*QUESTIONS TO ANSWER*
**1)** Translate this sentence from the solver documentation into Spanish: "If the solver does not converge in max_iter iterations, it will stop and print a warning; however, it will still return the output and it will not throw an exception."
**2)** Please continue the solver documentation from the point where it stops.

*SOURCE EXTRACT*
=-=-=-=-=
Mf2: field rescaling for \(H\): \(\hat{H}=H/M_{f2}\). Default: \(|\alpha| M_{f1}\).
abs_du_tol: if criterion is ‘change’, abs_du_tol is the quantity \(\epsilon_{\rm abs}^{\rm (S)}\) in Eq. (3), i.e. the absolute tolerance on the change in the solution between two iterations
rel_du_tol: if criterion is ‘change’, rel_du_tol is the quantity \(\epsilon_{\rm rel}^{\rm (S)}\) in Eq. (3), i.e. the relative tolerance on the change in the solution between two iterations
abs_res_tol: if criterion is ‘residual’, abs_du_tol is the quantity \(\epsilon_{\rm abs}^{\rm (R)}\) in Eq. (2), i.e. the absolute tolerance on the residuals at a given iteration
rel_res_tol: if criterion is ‘residual’, rel_du_tol is the quantity \(\epsilon_{\rm rel}^{\rm (R)}\) in Eq. (2), i.e. the relative tolerance on the residuals at a given iteration
max_iter: number of maximum iterations allowed. If the solver does not converge in max_iter iterations, it will stop and print a warning; however, it will still return the output and it will not throw an exception
criterion: ‘change’ or ‘residual’ (default: ‘residual’): convergence criterion
norm_change: norm used in the evaluation of the ‘change’ criterion (default: ‘linf’, i.e. maximum absolute value at nodes)
norm_res: norm used in the evaluation of the ‘residual’ criterion (default: ‘linf’, i.e. maximum absolute value at nodes)

compute_physics(sol)[source]¶: Computes field profiles and gradients in physical units, starting from the dimensionless profiles that are obtained solving the equations of motion with solve. Then computes the scalar force associated to \(\phi\) (physical units only).
=-=-=-=-=
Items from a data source
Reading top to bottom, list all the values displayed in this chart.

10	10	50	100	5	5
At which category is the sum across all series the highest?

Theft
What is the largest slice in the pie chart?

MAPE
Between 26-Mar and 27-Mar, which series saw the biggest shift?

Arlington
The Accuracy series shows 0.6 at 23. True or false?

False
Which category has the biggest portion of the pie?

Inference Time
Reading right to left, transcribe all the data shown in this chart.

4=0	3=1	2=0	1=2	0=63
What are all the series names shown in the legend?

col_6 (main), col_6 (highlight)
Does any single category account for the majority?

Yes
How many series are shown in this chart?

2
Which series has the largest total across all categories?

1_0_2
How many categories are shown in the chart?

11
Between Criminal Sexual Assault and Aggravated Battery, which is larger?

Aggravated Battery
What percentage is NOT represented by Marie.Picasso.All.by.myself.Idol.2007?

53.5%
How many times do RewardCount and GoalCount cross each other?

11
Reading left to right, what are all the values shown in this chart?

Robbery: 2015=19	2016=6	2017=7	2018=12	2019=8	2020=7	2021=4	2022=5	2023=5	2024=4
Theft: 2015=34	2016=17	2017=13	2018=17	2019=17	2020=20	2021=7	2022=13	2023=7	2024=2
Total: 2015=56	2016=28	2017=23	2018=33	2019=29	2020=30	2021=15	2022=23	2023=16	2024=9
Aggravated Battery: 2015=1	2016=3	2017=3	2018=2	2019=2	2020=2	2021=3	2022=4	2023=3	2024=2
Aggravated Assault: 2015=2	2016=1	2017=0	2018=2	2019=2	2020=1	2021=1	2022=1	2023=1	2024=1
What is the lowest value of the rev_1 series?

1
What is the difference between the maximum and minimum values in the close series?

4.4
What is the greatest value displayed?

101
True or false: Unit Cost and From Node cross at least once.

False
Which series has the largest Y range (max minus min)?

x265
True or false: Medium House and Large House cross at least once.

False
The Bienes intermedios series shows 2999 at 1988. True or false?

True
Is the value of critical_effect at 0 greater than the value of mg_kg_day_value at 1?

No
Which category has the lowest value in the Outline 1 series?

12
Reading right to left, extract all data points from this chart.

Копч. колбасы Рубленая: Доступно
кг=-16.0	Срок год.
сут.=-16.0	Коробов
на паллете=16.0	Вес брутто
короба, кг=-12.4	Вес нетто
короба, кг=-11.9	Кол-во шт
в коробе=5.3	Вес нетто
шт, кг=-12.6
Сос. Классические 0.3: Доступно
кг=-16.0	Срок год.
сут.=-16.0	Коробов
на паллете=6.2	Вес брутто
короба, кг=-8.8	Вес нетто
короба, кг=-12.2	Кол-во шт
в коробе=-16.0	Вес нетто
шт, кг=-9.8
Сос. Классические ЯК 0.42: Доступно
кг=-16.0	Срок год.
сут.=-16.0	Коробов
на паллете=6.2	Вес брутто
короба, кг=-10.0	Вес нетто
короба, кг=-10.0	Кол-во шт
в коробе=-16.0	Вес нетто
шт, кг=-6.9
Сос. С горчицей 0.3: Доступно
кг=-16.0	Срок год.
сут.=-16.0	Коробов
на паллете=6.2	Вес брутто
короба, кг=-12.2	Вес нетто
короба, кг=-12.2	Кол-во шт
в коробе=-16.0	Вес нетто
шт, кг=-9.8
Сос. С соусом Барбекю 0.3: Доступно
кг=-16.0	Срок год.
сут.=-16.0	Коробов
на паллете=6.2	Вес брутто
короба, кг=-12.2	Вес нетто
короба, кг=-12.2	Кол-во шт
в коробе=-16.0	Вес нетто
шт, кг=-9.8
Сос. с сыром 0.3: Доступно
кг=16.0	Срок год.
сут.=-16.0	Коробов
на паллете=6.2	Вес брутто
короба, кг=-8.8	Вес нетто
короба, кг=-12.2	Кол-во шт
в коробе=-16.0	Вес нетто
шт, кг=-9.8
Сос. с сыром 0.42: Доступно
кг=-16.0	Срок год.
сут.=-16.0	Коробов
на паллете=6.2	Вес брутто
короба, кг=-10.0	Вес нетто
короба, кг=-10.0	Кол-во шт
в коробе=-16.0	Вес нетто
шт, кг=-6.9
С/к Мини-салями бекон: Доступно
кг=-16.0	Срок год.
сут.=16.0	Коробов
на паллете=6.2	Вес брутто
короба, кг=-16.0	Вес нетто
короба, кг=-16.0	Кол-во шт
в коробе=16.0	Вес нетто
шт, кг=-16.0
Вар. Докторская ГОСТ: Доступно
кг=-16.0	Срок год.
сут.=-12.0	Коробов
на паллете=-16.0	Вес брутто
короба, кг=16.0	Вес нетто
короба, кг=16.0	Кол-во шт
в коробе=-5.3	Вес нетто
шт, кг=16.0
=-=-=-=-=
*ANSWERS TO THE EXERCISES*
**1)** Si el solucionador no converge en max_iter iteraciones, se detendrá y mostrará una advertencia; sin embargo, seguirá devolviendo el resultado y no lanzará una excepción.

**2)**
get_Dirichlet_bc()[source]¶

Returns the Dirichlet boundary conditions for the UV theory:

\[\hat{\phi}(\hat{r}_{\rm max}) = \hat{H}(\hat{r}_{\rm max}) = \hat{Y}(\hat{r}_{\rm max}) = \hat{Z}(\hat{r}_{\rm max}) = 0\]

The Neumann boundary conditions

\[\frac{d\hat{\phi}}{d\hat{r}}(0) = \frac{d\hat{H}}{d\hat{r}}(0) = 0\]

are natural boundary conditions in the finite element method, and are implemented within the variational formulation.

initial_guess()[source]¶

Obtains an initial guess for the Newton solver.

This is done by solving the equation of motion for \(\lambda=0\), which form a linear system. All other parameters are unchanged.

linear_solver(u_k)[source]¶

Solves the (linear) Newton iteration Eq. (1) for the UV theory.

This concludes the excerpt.